Saved entries
- - - -

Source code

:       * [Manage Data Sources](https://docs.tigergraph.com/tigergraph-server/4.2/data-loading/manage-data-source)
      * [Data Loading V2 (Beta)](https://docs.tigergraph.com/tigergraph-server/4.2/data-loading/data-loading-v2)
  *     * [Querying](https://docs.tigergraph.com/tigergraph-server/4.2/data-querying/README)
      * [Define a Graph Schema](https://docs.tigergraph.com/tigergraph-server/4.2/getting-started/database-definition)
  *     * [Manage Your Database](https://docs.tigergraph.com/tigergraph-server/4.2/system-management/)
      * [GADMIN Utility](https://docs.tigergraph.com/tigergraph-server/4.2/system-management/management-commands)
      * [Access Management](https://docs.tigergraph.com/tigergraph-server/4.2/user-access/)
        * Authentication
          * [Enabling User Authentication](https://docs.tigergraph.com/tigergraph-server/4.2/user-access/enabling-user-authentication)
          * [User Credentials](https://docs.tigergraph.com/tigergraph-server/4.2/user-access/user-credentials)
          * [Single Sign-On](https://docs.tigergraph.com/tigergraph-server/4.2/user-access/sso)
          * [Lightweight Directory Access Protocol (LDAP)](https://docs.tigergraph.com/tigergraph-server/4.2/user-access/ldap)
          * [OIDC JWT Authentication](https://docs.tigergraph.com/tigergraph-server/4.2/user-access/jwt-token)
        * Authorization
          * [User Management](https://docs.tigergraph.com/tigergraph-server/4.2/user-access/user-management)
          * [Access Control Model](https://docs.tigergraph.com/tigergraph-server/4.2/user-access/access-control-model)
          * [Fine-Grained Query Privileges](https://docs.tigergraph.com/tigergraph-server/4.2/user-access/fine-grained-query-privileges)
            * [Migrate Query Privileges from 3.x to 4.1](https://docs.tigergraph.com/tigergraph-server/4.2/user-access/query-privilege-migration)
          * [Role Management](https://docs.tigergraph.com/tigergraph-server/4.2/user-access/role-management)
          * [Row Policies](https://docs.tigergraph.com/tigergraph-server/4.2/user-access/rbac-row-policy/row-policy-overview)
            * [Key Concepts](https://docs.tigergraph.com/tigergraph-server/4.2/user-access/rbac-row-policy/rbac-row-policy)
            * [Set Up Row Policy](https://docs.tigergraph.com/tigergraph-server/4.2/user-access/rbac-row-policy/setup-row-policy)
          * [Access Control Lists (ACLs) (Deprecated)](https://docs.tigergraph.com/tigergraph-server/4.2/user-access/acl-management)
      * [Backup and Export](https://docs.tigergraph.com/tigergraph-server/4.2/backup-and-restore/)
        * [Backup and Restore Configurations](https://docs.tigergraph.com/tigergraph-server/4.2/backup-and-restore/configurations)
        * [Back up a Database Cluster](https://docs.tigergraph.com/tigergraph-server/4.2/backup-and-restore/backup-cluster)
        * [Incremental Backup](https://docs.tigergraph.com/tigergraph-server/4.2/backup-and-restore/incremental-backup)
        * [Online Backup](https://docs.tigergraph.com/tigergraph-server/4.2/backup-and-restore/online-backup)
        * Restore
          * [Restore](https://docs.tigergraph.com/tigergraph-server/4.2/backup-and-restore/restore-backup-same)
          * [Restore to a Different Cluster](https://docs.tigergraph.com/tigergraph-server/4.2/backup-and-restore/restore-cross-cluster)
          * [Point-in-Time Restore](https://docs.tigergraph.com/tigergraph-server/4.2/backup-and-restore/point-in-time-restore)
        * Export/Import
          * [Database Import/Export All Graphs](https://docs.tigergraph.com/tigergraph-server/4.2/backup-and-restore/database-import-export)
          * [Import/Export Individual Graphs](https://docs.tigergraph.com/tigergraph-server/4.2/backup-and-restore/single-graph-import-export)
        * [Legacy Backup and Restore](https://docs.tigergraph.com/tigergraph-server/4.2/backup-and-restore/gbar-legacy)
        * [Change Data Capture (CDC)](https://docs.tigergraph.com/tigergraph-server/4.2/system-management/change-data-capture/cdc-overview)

- - - -

All entries are to be reproduced verbatim, with none omitted.

Solution -
Source code

:       * [Manage Data Sources](https://docs.tigergraph.com/tigergraph-server/4.2/data-loading/manage-data-source)
      * [Data Loading V2 (Beta)](https://docs.tigergraph.com/tigergraph-server/4.2/data-loading/data-loading-v2)
  *     * [Querying](https://docs.tigergraph.com/tigergraph-server/4.2/data-querying/README)
      * [Define a Graph Schema](https://docs.tigergraph.com/tigergraph-server/4.2/getting-started/database-definition)
  *     * [Manage Your Database](https://docs.tigergraph.com/tigergraph-server/4.2/system-management/)
      * [GADMIN Utility](https://docs.tigergraph.com/tigergraph-server/4.2/system-management/management-commands)
      * [Access Management](https://docs.tigergraph.com/tigergraph-server/4.2/user-access/)
        * Authentication
          * [Enabling User Authentication](https://docs.tigergraph.com/tigergraph-server/4.2/user-access/enabling-user-authentication)
          * [User Credentials](https://docs.tigergraph.com/tigergraph-server/4.2/user-access/user-credentials)
          * [Single Sign-On](https://docs.tigergraph.com/tigergraph-server/4.2/user-access/sso)
          * [Lightweight Directory Access Protocol (LDAP)](https://docs.tigergraph.com/tigergraph-server/4.2/user-access/ldap)
          * [OIDC JWT Authentication](https://docs.tigergraph.com/tigergraph-server/4.2/user-access/jwt-token)
        * Authorization
          * [User Management](https://docs.tigergraph.com/tigergraph-server/4.2/user-access/user-management)
          * [Access Control Model](https://docs.tigergraph.com/tigergraph-server/4.2/user-access/access-control-model)
          * [Fine-Grained Query Privileges](https://docs.tigergraph.com/tigergraph-server/4.2/user-access/fine-grained-query-privileges)
            * [Migrate Query Privileges from 3.x to 4.1](https://docs.tigergraph.com/tigergraph-server/4.2/user-access/query-privilege-migration)
          * [Role Management](https://docs.tigergraph.com/tigergraph-server/4.2/user-access/role-management)
          * [Row Policies](https://docs.tigergraph.com/tigergraph-server/4.2/user-access/rbac-row-policy/row-policy-overview)
            * [Key Concepts](https://docs.tigergraph.com/tigergraph-server/4.2/user-access/rbac-row-policy/rbac-row-policy)
            * [Set Up Row Policy](https://docs.tigergraph.com/tigergraph-server/4.2/user-access/rbac-row-policy/setup-row-policy)
          * [Access Control Lists (ACLs) (Deprecated)](https://docs.tigergraph.com/tigergraph-server/4.2/user-access/acl-management)
      * [Backup and Export](https://docs.tigergraph.com/tigergraph-server/4.2/backup-and-restore/)
        * [Backup and Restore Configurations](https://docs.tigergraph.com/tigergraph-server/4.2/backup-and-restore/configurations)
        * [Back up a Database Cluster](https://docs.tigergraph.com/tigergraph-server/4.2/backup-and-restore/backup-cluster)
        * [Incremental Backup](https://docs.tigergraph.com/tigergraph-server/4.2/backup-and-restore/incremental-backup)
        * [Online Backup](https://docs.tigergraph.com/tigergraph-server/4.2/backup-and-restore/online-backup)
        * Restore
          * [Restore](https://docs.tigergraph.com/tigergraph-server/4.2/backup-and-restore/restore-backup-same)
          * [Restore to a Different Cluster](https://docs.tigergraph.com/tigergraph-server/4.2/backup-and-restore/restore-cross-cluster)
          * [Point-in-Time Restore](https://docs.tigergraph.com/tigergraph-server/4.2/backup-and-restore/point-in-time-restore)
        * Export/Import
          * [Database Import/Export All Graphs](https://docs.tigergraph.com/tigergraph-server/4.2/backup-and-restore/database-import-export)
          * [Import/Export Individual Graphs](https://docs.tigergraph.com/tigergraph-server/4.2/backup-and-restore/single-graph-import-export)
        * [Legacy Backup and Restore](https://docs.tigergraph.com/tigergraph-server/4.2/backup-and-restore/gbar-legacy)
        * [Change Data Capture (CDC)](https://docs.tigergraph.com/tigergraph-server/4.2/system-management/change-data-capture/cdc-overview)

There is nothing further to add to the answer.